_Actions to take_
a. Repeat the part of the interview on online poker players between "AWO: It seems" and "with detailed diagrams.", inclusive.
b. Continue the interview on online poker players from its final sentence onward.

_Source document_
## begin
At the same time, they also want to be free from those pressures to some extent and, to that end, they employ assistive technologies like in-game tracking technology. So, they’re trying to be responsible subjects, managing themselves down to the second in a super calculated way, but if you look at how they’re doing it, you see they are delegating a lot of the labor of self-regulation to the software.

AWO: How did you arrive at ethical self-formation as the proper lens through which to understand the routines online poker players impose on their own behavior?

NDS: When I say that the online poker players want to “stay in the game,” you could understand “game” as a stand-in for life, and their in-game conduct as a striving for the good life. They talk remarkably little about playing to win—but they talk a lot about an ongoing practice of self-regulation and how to cope with chance and uncertainty. Slot machine gamblers don’t want to win either—but their aim is to stay in the zone of escape; by contrast, online poker players fashion themselves as self-managing, responsible subjects, with the help of software.

So, I mean “ethical” not in the sense of moral philosophy but self-care and subject formation. What kind of subject do you want to be? What are the techniques through which you fashion yourself as that kind of subject?

AWO: It seems they have developed such finely-tuned constraints for themselves that a worry arises that they may have eliminated too much of the human element of spontaneity in the way they play the game, and the question of “how not to be a bot?” comes up for them.

NDS: Right, and that’s an ethical question. As they implement techniques for regulating their own conduct and emotional reactions—software tracking tools, data analysis software, real-time behavioral prompts that are algorithmically triggered—they come up against the problem of going too far, of becoming “bot-like.” Whereas the slot machine addict finds relief in becoming automaton-like and exiting subjecthood, this is a problem for online poker players striving to form themselves as subjects.

White on black drawing of a poker chip dispenser, with detailed diagrams.

Poker Chip Dispenser Patent Drawing from 1962, via www.patentswallart.com.

AWO: I’m curious about how, as an anthropologist, you meld an attention to the ethical question of self-care and subject formation with an attention to the digital technology itself and the limitations of human capacities in relation to the complexity and speed of that technology. How do you study the human-technology interface ethnographically without attributing dominance to what’s happening on one side of it or the other?

NDS: I’m not quite sure what you mean by dominance, so let me throw the question back at you: What isn’t apparent or is troubling about examining the design and affordances of technology in the course of doing ethnography and asking questions about subjectivity?

AWO: What I’m thinking of when asking this question is that the presumptions we bring to fieldwork as anthropologists regarding the relationship between humans and technologies can lead to regarding one side of that relationship as more important. If we begin with the assumption that the technologies we use help us to express our agency, then this assumption can’t really be empirically refuted based on anything we learn about the design of the technology. On the other hand, one can see technology as exerting all the causality in the relationship and imposing its own logic on its users. It seems to me that it’s much more complicated to figure out how to follow causalities in both directions simultaneously.
## end
_Available data_
## begin
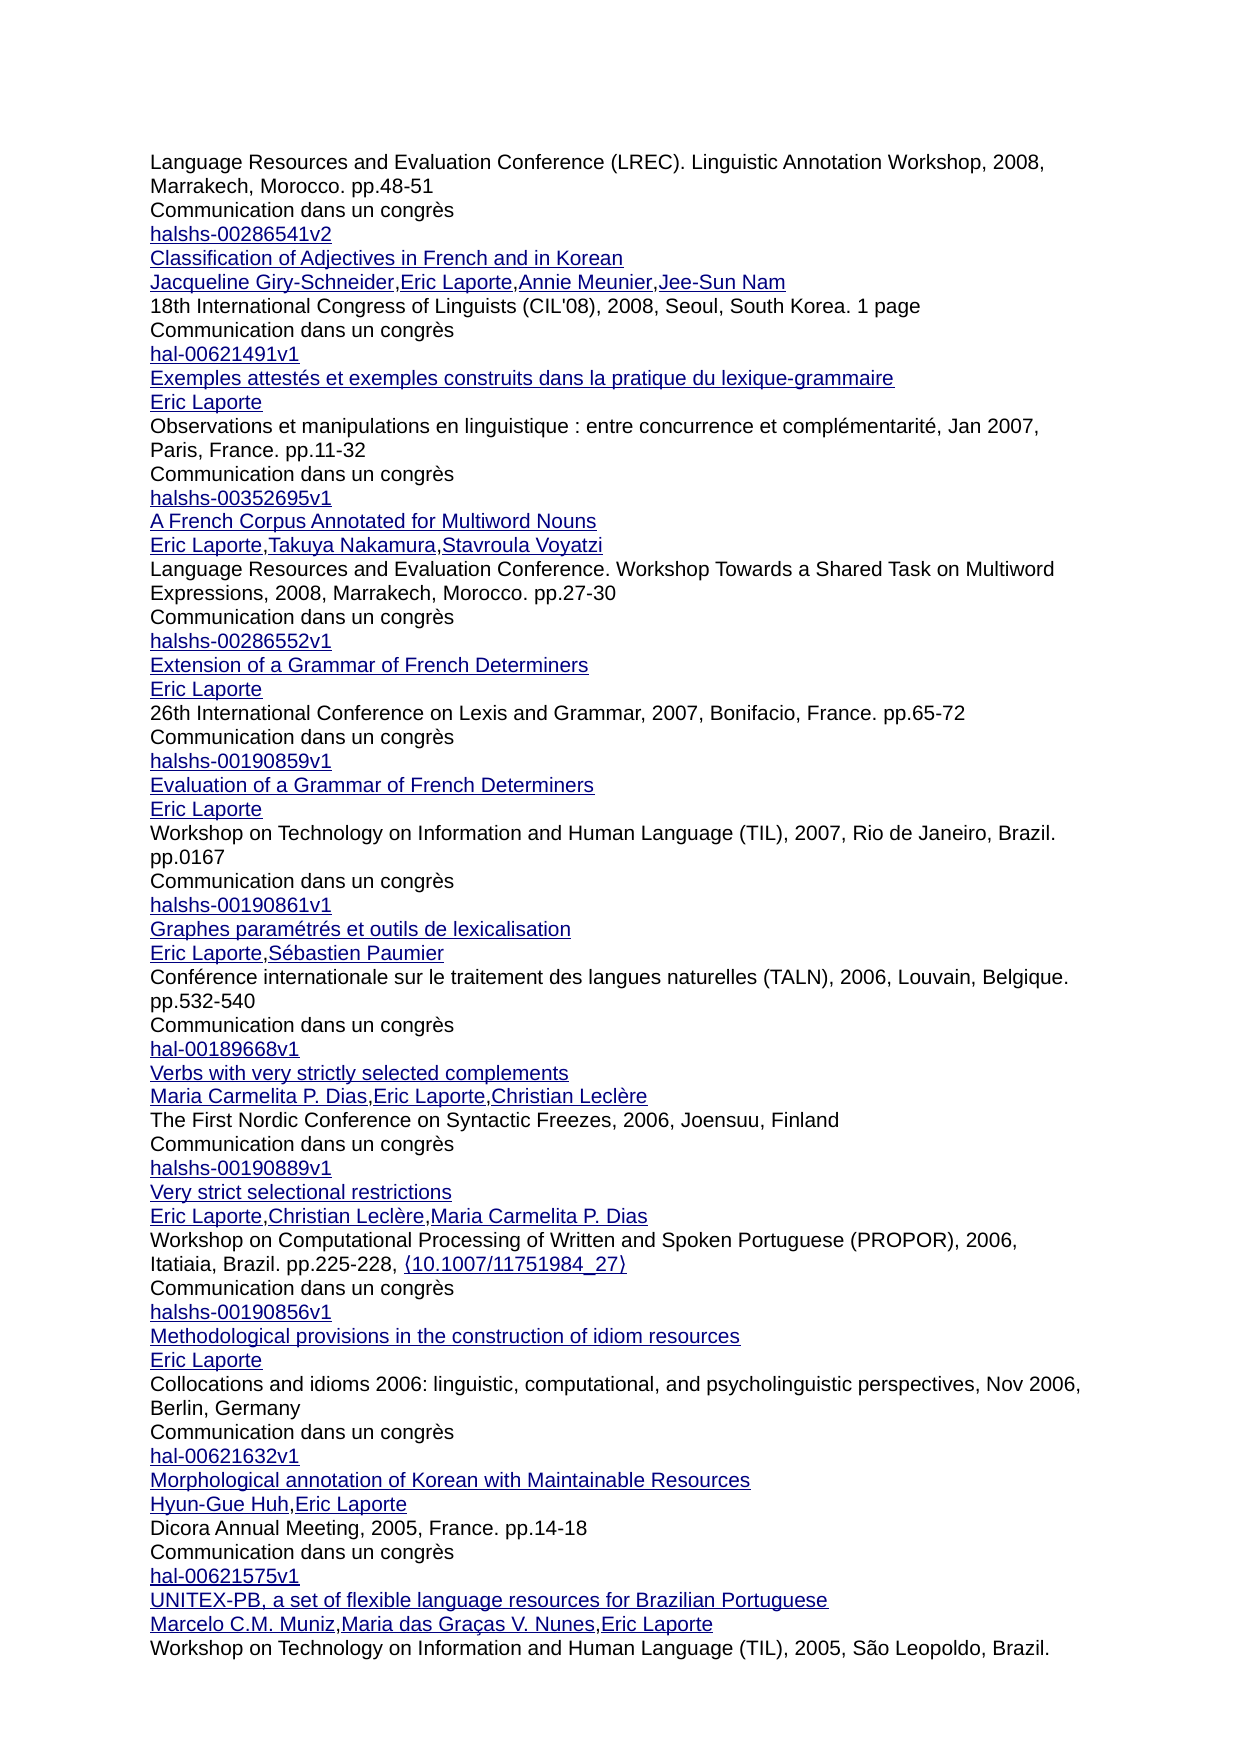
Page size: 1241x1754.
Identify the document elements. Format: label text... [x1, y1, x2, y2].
## end
_Answers to the exercises_
a.
AWO: It seems they have developed such finely-tuned constraints for themselves that a worry arises that they may have eliminated too much of the human element of spontaneity in the way they play the game, and the question of “how not to be a bot?” comes up for them.

NDS: Right, and that’s an ethical question. As they implement techniques for regulating their own conduct and emotional reactions—software tracking tools, data analysis software, real-time behavioral prompts that are algorithmically triggered—they come up against the problem of going too far, of becoming “bot-like.” Whereas the slot machine addict finds relief in becoming automaton-like and exiting subjecthood, this is a problem for online poker players striving to form themselves as subjects.

White on black drawing of a poker chip dispenser, with detailed diagrams.

b.
NDS: When you speak of “the assumption that the technologies we use help us to express our agency” I think you’re describing an anthropological approach rooted in a certain, narrow form of humanism, when in fact cultural anthropology has a rich literature (past and present) that proceeds quite differently. I’m thinking here of work on dreaming, ghosts, trance states, possession, material culture, and interactions with plant and animal and ancestor worlds—all of which involve “selves” that are not neatly bounded agents, and analyses of subjectivity that move beyond divisions of human and nonhuman. That’s the anthropological thread that informs my work on human interactions with machines, digital media, and data, which is why your question wasn’t apparent to me at first.

I should say that my work is, of course, also informed by the literature of Science and Technology Studies (STS), which offers a rich vocabulary for analyzing how we shape and are shaped by technologies, and by the work of Foucault, who made a point of emphasizing that one can never separate questions of subjectivity and the self from questions of technology—and he made this point not only in his later work on “technologies of the self” but also in his earlier work on subjectification through architectural design, temporal regimes, and various rules of comportment.

AWO: Finally, could you say something about what you’re doing right now and where your research is headed?

NDS: For my Addiction by Design book, I kept returning every year to the Global Gaming Expo and casino floors where I would encounter new iterations of technology that in interesting ways reinforced (or sometimes troubled) the argument I was developing about the relationship between the design of technology and the experience of play. One of the last elements I researched was technologies of customer tracking and the use of “behavioral analytics” to make predictions and interventions into gamblers’ play.

I finished the book feeling I hadn’t exhausted my curiosity on the topic of data tracking—but meanwhile I was exhausted by so many years of research into the intensive manipulation of gamblers by the gambling industry. Around that time, I started to hear the term “quantified self” and learn about this emerging movement in which individuals applied tracking techniques to themselves and to their own behavior, and that seemed a perfect next project; it wouldn’t be on the tracking practices of Google or Walmart or Facebook or the government but on self-tracking—the tracking devices and algorithms and techniques that we devise and use on ourselves.

A key “bridge” between my first book project and the second was the paper that just came out in Public Culture about online poker players, because it allowed me to examine self-tracking practices in the context of machine-mediated gambling—something I knew a lot about already. Online poker players resemble slot machine players in that they also sit in front of screens and they can sometimes get caught up in the flow of technologically formatted gambling—but if you look very closely at the differences in how the online poker interface is designed, and if you consider that online players are not just being tracked by websites but are tracking each other and themselves, you begin to see key differences between the two cases.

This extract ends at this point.